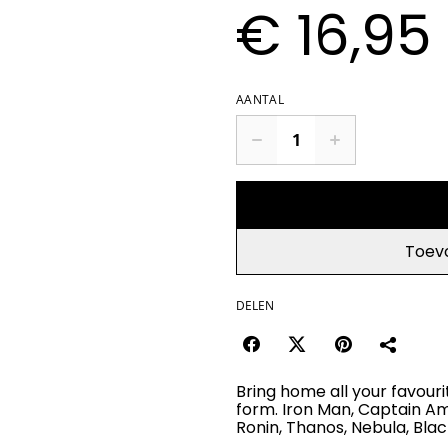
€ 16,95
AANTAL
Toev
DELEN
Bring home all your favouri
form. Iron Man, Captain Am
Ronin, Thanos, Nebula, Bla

**DIRECTIONS FOR THIS TASK**
Omit the pictures, then quote the rest of the material above exactly.

**TASK SOLUTION**
€ 16,95
AANTAL
Toev
DELEN
Bring home all your favouri
form. Iron Man, Captain Am
Ronin, Thanos, Nebula, Bla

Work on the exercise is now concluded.